* _DOCUMENT EXCERPT_
────────────────
This communication is for information purposes only. It shall not constitute an offer to purchase or exchange or the solicitation of an offer to sell or exchange any securities of Gold Fields or an offer to sell or exchange or the solicitation of an offer to buy or exchange any securities of Harmony, nor shall there be any sale or exchange of securities in any jurisdiction in which such offer, solicitation or sale or exchange would be unlawful prior to the registration or qualification under the laws of such jurisdiction. The distribution of this communication may, in some countries, be restricted by law or regulation. Accordingly, persons who come into possession of this document should inform themselves of and observe these restrictions. The solicitation of offers to buy Gold Fields ordinary shares (including Gold Fields ordinary shares represented by Gold Fields ADSs) in the United States will only be made pursuant to a prospectus and related offer materials that Harmony has sent to holders of Gold Fields securities. The Harmony ordinary shares (including Harmony ordinary shares represented by Harmony ADSs) may not be sold, nor may offers to buy be accepted, in the United States prior to the time the registration statement becomes effective. No offering of securities shall be made in the United States except by means of a prospectus meeting the requirements of Section 10 of the United States Securities Act of 1933, as amended.
Disclaimer
Information included in this document relating to Gold Fields and its business has been derived solely from publicly available sources.
While Harmony has included information in this document regarding Gold Fields that is known to Harmony based on publicly available information, Harmony has not had access to non-public information regarding Gold Fields and could not use such information for the purpose of preparing this document. Although Harmony is not aware of anything that would indicate that statements relating to Gold Fields contained in this document are inaccurate or incomplete, Harmony is not in a position to verify information concerning Gold Fields. Harmony and its directors and officers are not aware of any errors in such information. Subject to the foregoing and to the maximum extent permitted by law, Harmony and its directors and officers disclaim all liability for information concerning Gold Fields included in this document.
Forward-looking Statements
Statements in this communication include forward-looking statements that express or imply expectations of future events or results. Forward-looking statements are statements that are not historical facts. These
2
statements include financial projections and estimates and their underlying assumptions, statements regarding plans, objectives and expectations with respect to future operations, products and services, and statements regarding future performance. Forward-looking statements are generally identified by the words expect, anticipates, believes, intends, estimates and similar expressions. All forward-looking statements involve a number of risks, uncertainties and other factors, and Harmony cannot give assurances that such statements will prove to be correct. Risks, uncertainties and other factors that could cause actual events or results to differ from those expressed or implied by the forward-looking statements include, without limitation, the satisfaction of closing conditions, the acceptance or rejection of any agreement by regulators, delays in the regulatory processes, changes in the economic or political situation in South Africa, the European Union, the United States of America and/or any other relevant jurisdiction, changes in the gold industry within any such country or area or worldwide and the performance of (and cost savings realised by) Harmony. Although Harmonys management believes that the expectations reflected in such forward-looking statements are reasonable, investors and holders of Gold Fields securities are cautioned that forward-looking information and statements are subject to various risks and uncertainties, many of which are difficult to predict and generally beyond the control of Harmony, that could cause actual results and developments to differ materially from those expressed in, or implied or projected by, the forward-looking information and statements. These risks and uncertainties include those discussed or identified in the public filings with the SEC made by Harmony and Gold Fields, including those listed under Cautionary Statement Concerning Forward-Looking Statements and Risk Factors in the preliminary prospectus included in the registration statement on Form F-4 that Harmony filed with the SEC. Harmony does not undertake any obligation to update any forward-looking information or statements.You may obtain a free copy of the registration statement and preliminary and final prospectus (when available) and other public documents filed with the SEC in the manner described above.
────────────────
* _RECORDS SHOWN_

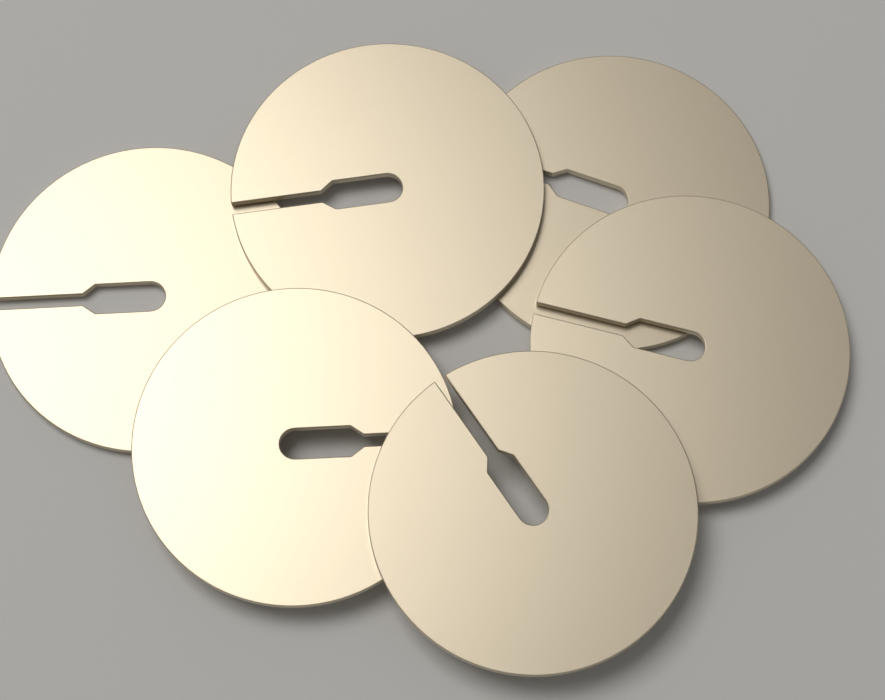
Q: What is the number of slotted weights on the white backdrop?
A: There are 6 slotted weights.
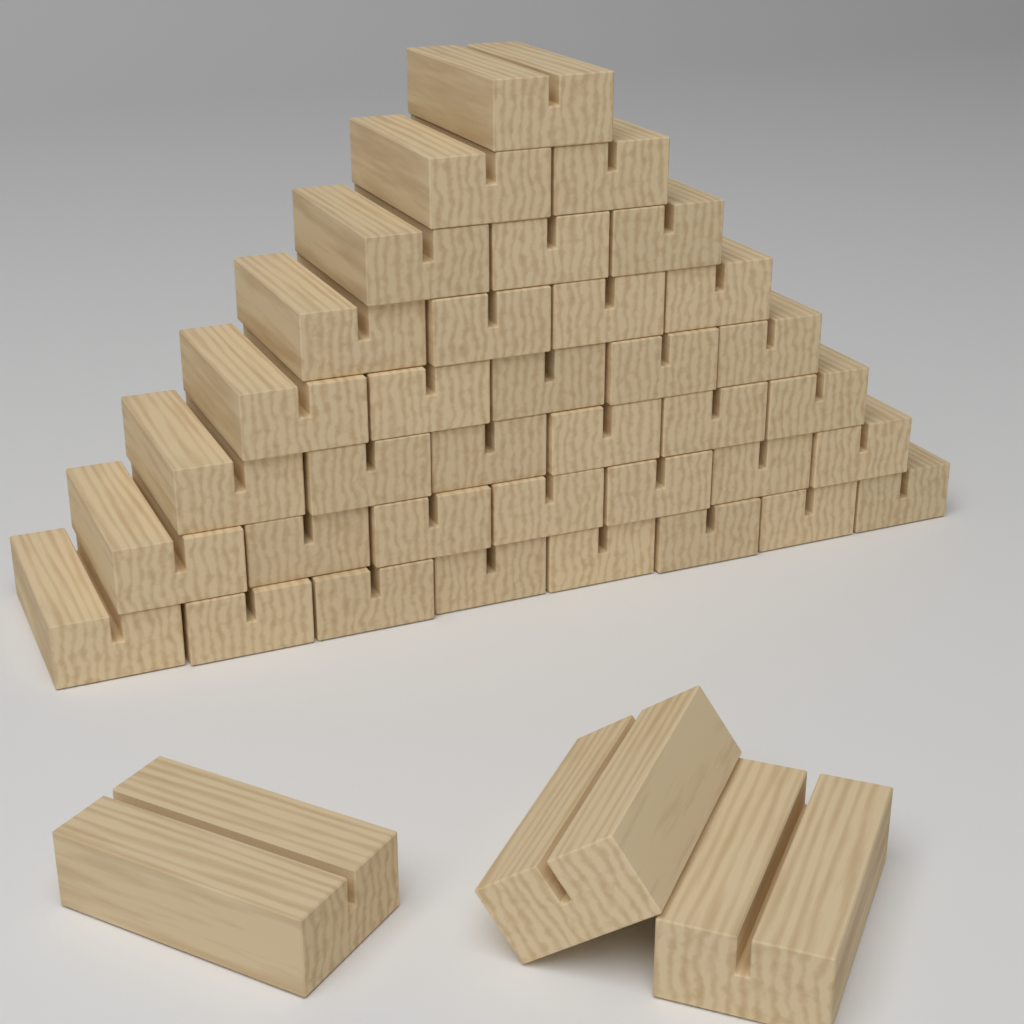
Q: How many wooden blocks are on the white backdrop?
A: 39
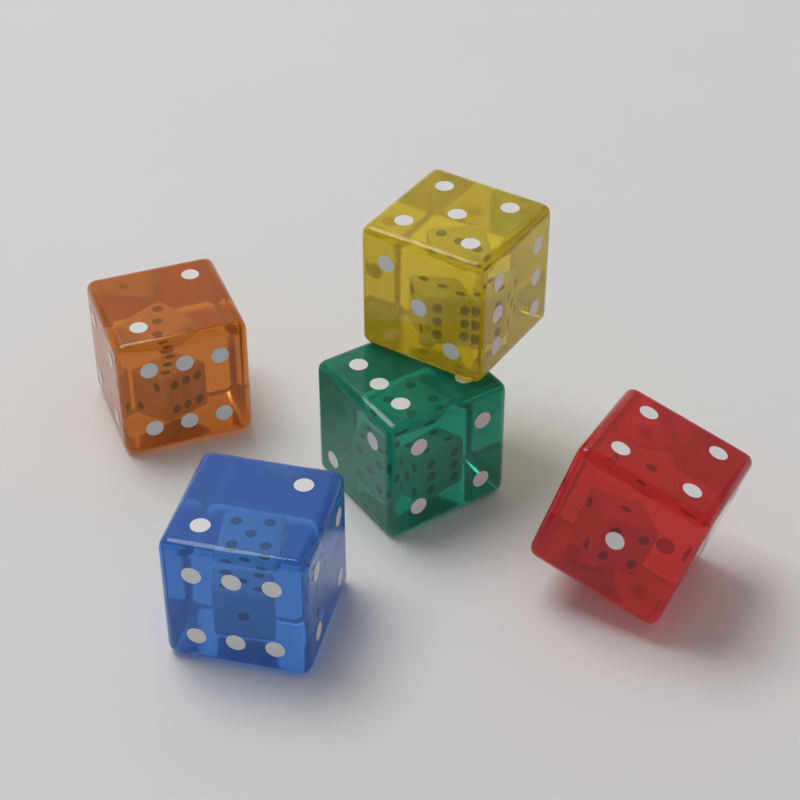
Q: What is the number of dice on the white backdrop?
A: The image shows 5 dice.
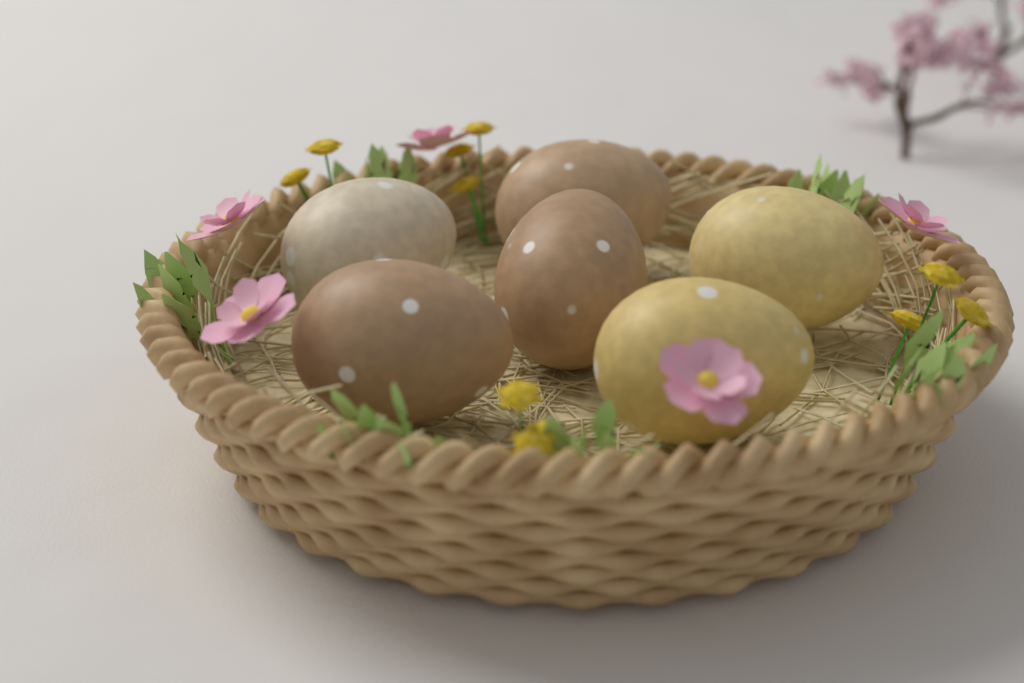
────────────────
According to the document excerpt, where did the information about Gold Fields and its business come from? The records are separate from the document excerpt.

* _RESPONSE FOR THIS EXERCISE_
It was derived solely from publicly available sources.